- Analysts were almost evenly split between hold, cut to 10.5%
- Central bank signals readiness to resume cuts if prices slow
Russia’s central bank said it’s prepared to restart easing policy soon if its forecasts for slowing inflation are confirmed.
The Bank of Russia will “continue with a downward revision of its key rate at one of its forthcoming” meetings if the consumer-price index drops in line with its forecasts, it said in a statement Friday. Policy makers the same day left borrowing costs unchanged for a second month, citing “persistent substantial inflation risks.”
“The central bank’s wording about possible easing is much stronger than usual,” Alexey Pogorelov, an economist at Credit Suisse in London, said by e-mail. “Today’s decision not to cut rates was hard, as we can see from a very dovish statement.”
Rate setters led by Governor Elvira Nabiullina are plotting a course for the world’s largest energy exporter out of a recession that threatens to be Russia’s longest in two decades. While the monetary authority has rolled back most of a December emergency rate increase, a fresh bout of ruble weakness forced policy makers to refrain from easing last time around after five consecutive cuts. The central bank this month warned that inflation expectations continued to rise in September, with prices growing almost four times as fast as its target.
“The most important point is that there was a very clear shift in tone,” Liza Ermolenko, an economist at Capital Economics Ltd. in London, said by e-mail. “It now looks like the December meeting will be an extremely close call with a distinct possibility that rates will be cut, but much depends on what happens to the ruble and inflation expectations.”
Policy makers left the one-week auction rate at 11 percent, the Bank of Russia said in a statement on Friday. Twenty of 39 economists predicted a cut to 10.5 percent, with the other 19 forecasting unchanged rates, the first time since the surveys started in October 2013 that opinions have been so divided.
“Inflation expectations, though having decreased as compared with September,
remain elevated,” the central bank said in its statement.
The ruble strengthened 1 percent to 63.7810 against the dollar as of 5:27 p.m. in Moscow. Even with a rebound since the last rate decision, the ruble has lost almost 35 percent against the dollar in the past 12 months, the world’s sixth-worst performance. Its three-month implied volatility, a measure of exchange-rate swings, is the highest globally, according to data compiled by Bloomberg.

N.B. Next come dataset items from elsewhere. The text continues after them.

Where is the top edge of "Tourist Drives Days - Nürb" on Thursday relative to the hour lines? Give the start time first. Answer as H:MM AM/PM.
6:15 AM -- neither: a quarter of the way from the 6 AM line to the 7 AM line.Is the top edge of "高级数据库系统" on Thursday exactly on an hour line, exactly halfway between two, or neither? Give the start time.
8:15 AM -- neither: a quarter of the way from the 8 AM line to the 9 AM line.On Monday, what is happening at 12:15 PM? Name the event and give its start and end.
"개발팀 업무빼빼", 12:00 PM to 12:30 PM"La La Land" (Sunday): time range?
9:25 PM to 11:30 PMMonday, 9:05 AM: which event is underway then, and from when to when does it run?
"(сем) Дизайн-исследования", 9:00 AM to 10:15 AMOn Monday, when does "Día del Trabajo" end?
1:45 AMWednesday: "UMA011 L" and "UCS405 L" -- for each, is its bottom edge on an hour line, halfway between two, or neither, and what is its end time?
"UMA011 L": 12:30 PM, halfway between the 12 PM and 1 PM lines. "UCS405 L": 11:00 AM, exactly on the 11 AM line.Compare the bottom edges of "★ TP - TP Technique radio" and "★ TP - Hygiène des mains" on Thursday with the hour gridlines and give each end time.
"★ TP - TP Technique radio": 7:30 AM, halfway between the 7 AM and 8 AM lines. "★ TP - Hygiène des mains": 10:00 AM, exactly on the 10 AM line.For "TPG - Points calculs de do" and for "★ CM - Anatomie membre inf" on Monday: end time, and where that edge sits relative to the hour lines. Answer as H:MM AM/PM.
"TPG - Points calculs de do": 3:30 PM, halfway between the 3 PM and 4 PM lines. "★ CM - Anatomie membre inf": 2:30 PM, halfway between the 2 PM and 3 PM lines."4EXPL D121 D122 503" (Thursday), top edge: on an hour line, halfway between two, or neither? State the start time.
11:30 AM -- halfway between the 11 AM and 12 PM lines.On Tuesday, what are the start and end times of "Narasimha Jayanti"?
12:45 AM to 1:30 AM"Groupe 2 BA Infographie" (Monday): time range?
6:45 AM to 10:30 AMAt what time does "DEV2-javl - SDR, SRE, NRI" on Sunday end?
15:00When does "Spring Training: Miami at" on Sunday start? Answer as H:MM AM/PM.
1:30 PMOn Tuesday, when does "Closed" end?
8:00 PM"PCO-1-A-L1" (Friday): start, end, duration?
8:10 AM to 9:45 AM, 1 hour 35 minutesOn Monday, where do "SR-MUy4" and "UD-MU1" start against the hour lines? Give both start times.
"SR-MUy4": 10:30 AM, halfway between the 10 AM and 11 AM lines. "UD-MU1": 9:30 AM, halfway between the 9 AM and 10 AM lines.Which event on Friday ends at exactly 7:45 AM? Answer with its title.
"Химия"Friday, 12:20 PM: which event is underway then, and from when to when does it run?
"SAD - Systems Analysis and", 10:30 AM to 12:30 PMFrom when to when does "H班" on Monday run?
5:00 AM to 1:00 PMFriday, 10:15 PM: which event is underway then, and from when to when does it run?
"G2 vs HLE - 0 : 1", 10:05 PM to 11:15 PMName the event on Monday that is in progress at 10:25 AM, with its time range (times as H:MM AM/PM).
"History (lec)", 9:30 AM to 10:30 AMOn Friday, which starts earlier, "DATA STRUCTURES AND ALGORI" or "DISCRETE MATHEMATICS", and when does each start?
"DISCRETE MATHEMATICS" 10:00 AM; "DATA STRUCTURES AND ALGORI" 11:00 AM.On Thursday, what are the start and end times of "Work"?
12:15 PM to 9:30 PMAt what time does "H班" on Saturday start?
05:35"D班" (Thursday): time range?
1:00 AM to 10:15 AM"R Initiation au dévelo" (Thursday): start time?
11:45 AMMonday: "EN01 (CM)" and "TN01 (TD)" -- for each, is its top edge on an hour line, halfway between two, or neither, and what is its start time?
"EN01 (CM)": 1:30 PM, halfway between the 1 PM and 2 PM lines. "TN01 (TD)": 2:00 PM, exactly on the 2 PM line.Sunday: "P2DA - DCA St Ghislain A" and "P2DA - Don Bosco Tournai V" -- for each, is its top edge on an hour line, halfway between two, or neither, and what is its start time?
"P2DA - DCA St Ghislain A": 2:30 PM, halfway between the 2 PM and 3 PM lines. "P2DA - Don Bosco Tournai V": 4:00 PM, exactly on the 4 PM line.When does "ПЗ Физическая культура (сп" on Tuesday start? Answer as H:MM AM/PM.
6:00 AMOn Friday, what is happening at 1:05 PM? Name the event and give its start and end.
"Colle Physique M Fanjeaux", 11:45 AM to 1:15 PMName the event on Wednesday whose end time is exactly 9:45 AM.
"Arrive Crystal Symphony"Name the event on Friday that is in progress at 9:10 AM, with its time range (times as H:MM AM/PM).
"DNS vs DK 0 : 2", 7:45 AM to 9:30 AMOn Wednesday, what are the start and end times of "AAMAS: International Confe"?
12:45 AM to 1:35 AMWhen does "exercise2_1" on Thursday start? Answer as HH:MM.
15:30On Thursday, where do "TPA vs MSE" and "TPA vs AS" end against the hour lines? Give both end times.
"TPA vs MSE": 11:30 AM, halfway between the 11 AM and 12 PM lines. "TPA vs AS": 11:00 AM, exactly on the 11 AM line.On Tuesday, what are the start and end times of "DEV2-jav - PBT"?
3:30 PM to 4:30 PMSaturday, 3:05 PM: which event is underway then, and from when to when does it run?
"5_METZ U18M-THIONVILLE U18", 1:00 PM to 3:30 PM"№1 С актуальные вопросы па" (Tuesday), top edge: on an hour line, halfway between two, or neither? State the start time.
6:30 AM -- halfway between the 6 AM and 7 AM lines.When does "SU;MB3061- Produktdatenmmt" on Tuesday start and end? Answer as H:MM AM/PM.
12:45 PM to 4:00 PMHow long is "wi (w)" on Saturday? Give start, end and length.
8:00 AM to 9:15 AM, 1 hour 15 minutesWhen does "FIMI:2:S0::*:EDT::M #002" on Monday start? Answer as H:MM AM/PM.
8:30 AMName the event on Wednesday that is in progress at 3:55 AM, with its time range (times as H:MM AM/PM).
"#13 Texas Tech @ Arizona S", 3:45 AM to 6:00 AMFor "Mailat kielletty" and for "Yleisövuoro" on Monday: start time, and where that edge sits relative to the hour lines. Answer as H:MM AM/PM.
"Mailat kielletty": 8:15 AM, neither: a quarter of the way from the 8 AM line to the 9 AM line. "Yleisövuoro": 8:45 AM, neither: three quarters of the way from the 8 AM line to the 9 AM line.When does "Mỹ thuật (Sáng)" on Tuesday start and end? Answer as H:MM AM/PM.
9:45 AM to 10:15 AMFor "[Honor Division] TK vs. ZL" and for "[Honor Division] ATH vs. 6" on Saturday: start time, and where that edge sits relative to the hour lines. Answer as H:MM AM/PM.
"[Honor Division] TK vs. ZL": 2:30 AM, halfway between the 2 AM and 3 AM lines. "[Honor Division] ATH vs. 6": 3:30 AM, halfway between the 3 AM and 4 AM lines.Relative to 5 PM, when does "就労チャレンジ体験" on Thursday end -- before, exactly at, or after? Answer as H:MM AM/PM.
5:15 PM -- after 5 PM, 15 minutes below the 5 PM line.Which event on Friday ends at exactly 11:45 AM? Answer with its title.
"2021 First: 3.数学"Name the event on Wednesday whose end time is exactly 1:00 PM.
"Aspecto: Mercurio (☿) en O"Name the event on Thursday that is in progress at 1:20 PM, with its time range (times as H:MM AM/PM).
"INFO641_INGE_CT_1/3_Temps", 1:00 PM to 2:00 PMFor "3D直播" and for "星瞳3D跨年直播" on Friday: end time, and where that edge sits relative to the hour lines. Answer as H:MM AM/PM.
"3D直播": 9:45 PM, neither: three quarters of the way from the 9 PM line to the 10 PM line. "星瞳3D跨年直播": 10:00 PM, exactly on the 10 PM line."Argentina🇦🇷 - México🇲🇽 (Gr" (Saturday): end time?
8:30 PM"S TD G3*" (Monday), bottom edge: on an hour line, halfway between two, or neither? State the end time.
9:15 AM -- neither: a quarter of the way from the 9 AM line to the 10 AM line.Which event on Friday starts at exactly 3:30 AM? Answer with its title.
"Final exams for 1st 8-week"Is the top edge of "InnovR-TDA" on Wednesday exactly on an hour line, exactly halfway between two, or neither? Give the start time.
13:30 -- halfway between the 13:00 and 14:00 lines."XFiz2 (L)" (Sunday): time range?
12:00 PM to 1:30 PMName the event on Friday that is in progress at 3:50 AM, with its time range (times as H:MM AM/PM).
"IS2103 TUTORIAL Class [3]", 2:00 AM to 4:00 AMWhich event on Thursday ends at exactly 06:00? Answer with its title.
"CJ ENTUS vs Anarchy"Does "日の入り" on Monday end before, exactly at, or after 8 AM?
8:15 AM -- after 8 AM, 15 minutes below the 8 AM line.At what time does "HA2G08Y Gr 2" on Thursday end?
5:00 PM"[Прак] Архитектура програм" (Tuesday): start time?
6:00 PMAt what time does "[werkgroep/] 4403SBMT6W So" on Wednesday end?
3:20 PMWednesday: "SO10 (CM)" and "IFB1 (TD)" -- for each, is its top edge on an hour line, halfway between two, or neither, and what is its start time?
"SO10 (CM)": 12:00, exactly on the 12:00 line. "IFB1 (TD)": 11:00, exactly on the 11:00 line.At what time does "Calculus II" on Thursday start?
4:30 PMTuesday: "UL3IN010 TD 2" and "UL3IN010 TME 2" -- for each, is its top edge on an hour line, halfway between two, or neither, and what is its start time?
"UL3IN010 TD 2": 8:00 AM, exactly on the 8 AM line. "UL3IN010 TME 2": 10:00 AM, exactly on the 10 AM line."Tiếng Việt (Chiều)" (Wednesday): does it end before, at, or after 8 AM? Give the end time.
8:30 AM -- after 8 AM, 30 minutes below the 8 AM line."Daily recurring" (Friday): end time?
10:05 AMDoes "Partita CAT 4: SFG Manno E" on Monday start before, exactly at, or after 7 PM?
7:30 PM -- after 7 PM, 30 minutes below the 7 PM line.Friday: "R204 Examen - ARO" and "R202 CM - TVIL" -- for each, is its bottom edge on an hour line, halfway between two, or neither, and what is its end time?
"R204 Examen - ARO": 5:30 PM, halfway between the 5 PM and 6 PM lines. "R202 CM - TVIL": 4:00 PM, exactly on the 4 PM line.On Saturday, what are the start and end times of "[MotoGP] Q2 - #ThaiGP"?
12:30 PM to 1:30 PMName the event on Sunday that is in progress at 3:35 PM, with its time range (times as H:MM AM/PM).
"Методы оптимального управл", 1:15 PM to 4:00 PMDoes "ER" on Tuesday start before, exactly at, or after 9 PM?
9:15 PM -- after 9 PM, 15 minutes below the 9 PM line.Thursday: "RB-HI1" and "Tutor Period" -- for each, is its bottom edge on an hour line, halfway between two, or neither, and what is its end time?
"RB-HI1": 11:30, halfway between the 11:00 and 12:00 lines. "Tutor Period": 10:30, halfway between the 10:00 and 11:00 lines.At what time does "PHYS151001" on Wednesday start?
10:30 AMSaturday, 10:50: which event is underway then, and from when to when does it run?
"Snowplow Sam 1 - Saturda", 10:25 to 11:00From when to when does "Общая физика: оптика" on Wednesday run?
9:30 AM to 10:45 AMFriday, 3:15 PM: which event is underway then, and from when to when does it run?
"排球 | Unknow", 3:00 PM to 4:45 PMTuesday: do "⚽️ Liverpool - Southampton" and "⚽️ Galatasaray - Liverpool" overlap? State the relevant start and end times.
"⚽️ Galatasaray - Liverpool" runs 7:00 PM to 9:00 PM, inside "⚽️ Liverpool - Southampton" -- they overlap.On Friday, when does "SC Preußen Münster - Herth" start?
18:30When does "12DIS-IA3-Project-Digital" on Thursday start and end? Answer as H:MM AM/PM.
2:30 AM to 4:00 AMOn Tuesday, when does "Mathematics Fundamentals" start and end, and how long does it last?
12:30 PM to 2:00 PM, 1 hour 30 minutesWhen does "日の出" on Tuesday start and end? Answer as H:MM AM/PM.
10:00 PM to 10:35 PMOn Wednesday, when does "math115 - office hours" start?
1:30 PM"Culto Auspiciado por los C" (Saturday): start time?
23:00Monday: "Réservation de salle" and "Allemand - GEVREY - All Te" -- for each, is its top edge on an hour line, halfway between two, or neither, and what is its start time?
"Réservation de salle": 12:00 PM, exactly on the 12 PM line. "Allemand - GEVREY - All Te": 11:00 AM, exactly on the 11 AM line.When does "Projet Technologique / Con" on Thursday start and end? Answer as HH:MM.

Inflation slowed to 15.6 percent as of Oct. 26 from a 13-year high of 16.9 percent in March, according to the central bank. The rate will fall to less then 7 percent next October and will reach the 4 percent target of policy makers in 2017, it said. The consumer-price index will fall to 12.9 percent by the end of the year and to 7.3 percent at end-2016, according to a Bloomberg survey of economists.
“The central bank is concerned over inflation expectations and isn’t rushing to cut rates as inflation is still far from its target,” Vladimir Bragin, head of research at Alfa Capital in Moscow, said by e-mail. “The question isn’t whether the central bank will cut the rate or not, it’s about when it will happen.”
The Bank of Russia has cut the rate by a cumulative 6 percentage points after it raised the benchmark to 17 percent last December to ward off the worst ruble crisis since 1998.
The key rate will be at 10.5 percent by the end of the year, according to the median forecast of 27 economists in a Bloomberg survey. Forward-rate agreements are also signaling 50 basis points, or 0.5 percentage point, of cuts in the next three months, according to data compiled by Bloomberg.
The risk at the next rate meeting on Dec. 11 is “an on-hold decision, due to the potential foreign-currency market pressure related to oil volatility and the Fed decision in December,” Alina Slyusarchuk, an analyst at Morgan Stanley, wrote in an e-mailed note.
The key rate may be near the level of inflation in two years if price growth eases to policy makers’ 4 percent target in 2017, Nabiullina said in an interview Oct. 13.
“Moderately tight monetary policy and weak domestic demand, driven by the low growth of the nominal income of the population help constrain the growth of consumer prices,” the bank said in the statement.